**WHAT THE TASK REQUIRES**
Your reply should reproduce each entry exactly and contain no pictures.

**DATA TO PROCESS**
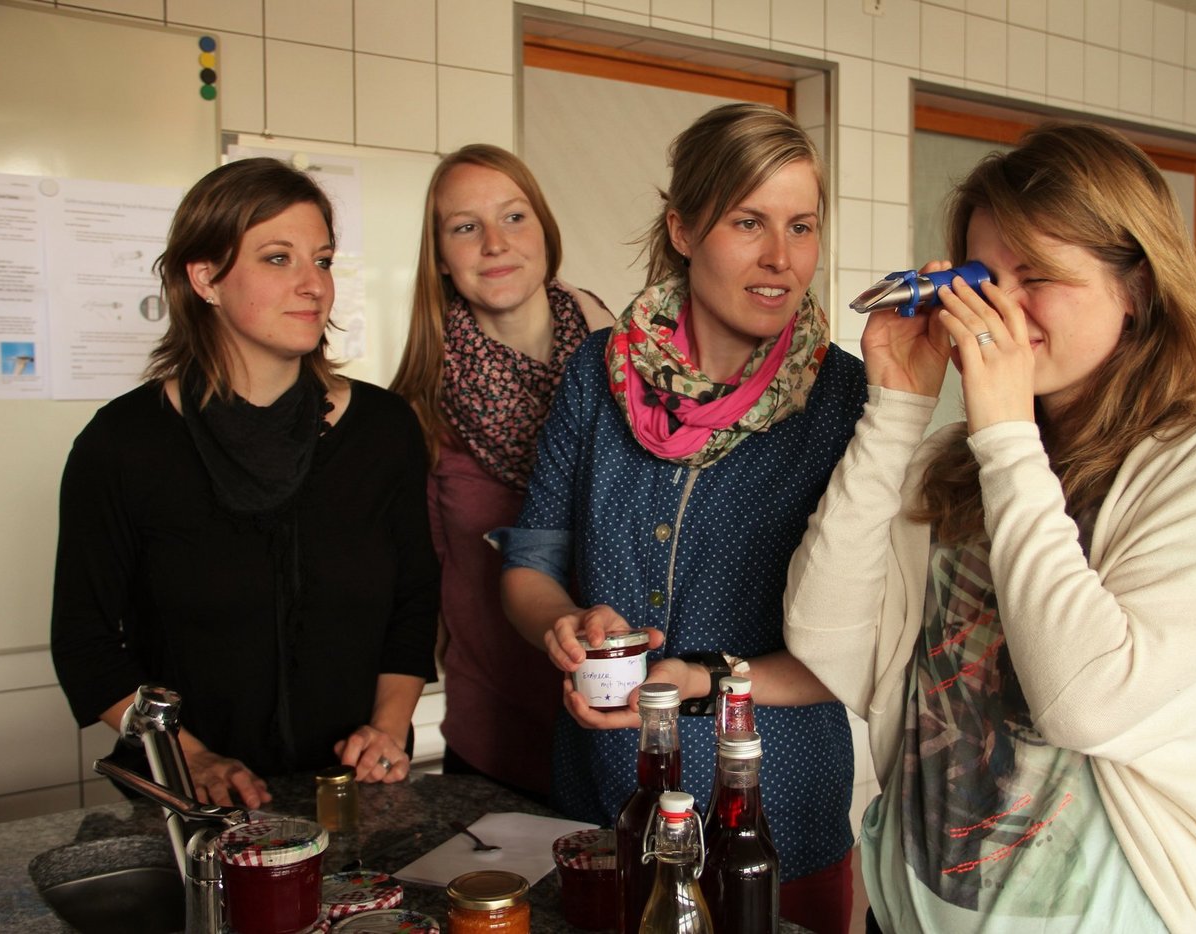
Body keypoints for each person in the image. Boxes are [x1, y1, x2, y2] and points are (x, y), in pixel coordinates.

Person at [782, 123, 1196, 933]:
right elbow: (825, 640)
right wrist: (898, 409)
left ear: (1138, 290)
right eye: (984, 277)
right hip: (905, 909)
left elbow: (1084, 701)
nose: (1001, 309)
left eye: (1040, 276)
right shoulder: (961, 465)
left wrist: (1004, 430)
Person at [498, 101, 867, 933]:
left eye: (802, 226)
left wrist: (708, 683)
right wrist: (560, 623)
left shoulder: (846, 401)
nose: (782, 258)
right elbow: (529, 560)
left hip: (778, 814)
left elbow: (866, 643)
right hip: (608, 803)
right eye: (749, 221)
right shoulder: (598, 372)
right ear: (684, 228)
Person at [51, 158, 439, 809]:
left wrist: (388, 726)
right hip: (192, 806)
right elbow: (86, 645)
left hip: (352, 795)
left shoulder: (383, 431)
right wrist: (188, 755)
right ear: (204, 278)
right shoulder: (122, 444)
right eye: (278, 259)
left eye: (322, 259)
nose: (313, 284)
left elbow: (414, 598)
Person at [390, 144, 613, 802]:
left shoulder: (629, 371)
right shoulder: (420, 409)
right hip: (496, 740)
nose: (495, 243)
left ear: (545, 231)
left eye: (514, 217)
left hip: (619, 726)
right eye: (465, 227)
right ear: (440, 257)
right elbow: (411, 591)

**EXERCISE OUTPUT**
Body keypoints for each person in the image. Boxes are [x1, y1, x2, y2] and points are (x, y), in pixel coordinates.

Person at [782, 123, 1196, 933]:
right elbow: (825, 640)
right wrist: (898, 409)
left ear: (1138, 290)
right eye: (984, 277)
right hip: (905, 909)
left elbow: (1084, 701)
nose: (1001, 309)
left eye: (1040, 276)
right shoulder: (961, 465)
left wrist: (1004, 430)
Person at [498, 101, 867, 933]:
left eye: (802, 226)
left wrist: (708, 683)
right wrist: (560, 623)
left shoulder: (846, 401)
nose: (782, 258)
right elbow: (529, 560)
left hip: (778, 814)
left elbow: (866, 643)
right hip: (608, 803)
right eye: (749, 221)
right shoulder: (598, 372)
right ear: (684, 228)
Person at [51, 158, 439, 809]:
left wrist: (388, 726)
right hip: (192, 806)
right elbow: (86, 645)
left hip: (352, 795)
left shoulder: (383, 431)
right wrist: (188, 755)
right ear: (204, 278)
right shoulder: (122, 444)
right eye: (278, 259)
left eye: (322, 259)
nose: (313, 284)
left elbow: (414, 598)
Person at [390, 144, 613, 802]:
left shoulder: (629, 371)
right shoulder: (420, 409)
right hip: (496, 740)
nose: (495, 243)
left ear: (545, 231)
left eye: (514, 217)
left hip: (619, 726)
right eye: (465, 227)
right ear: (440, 257)
right elbow: (411, 591)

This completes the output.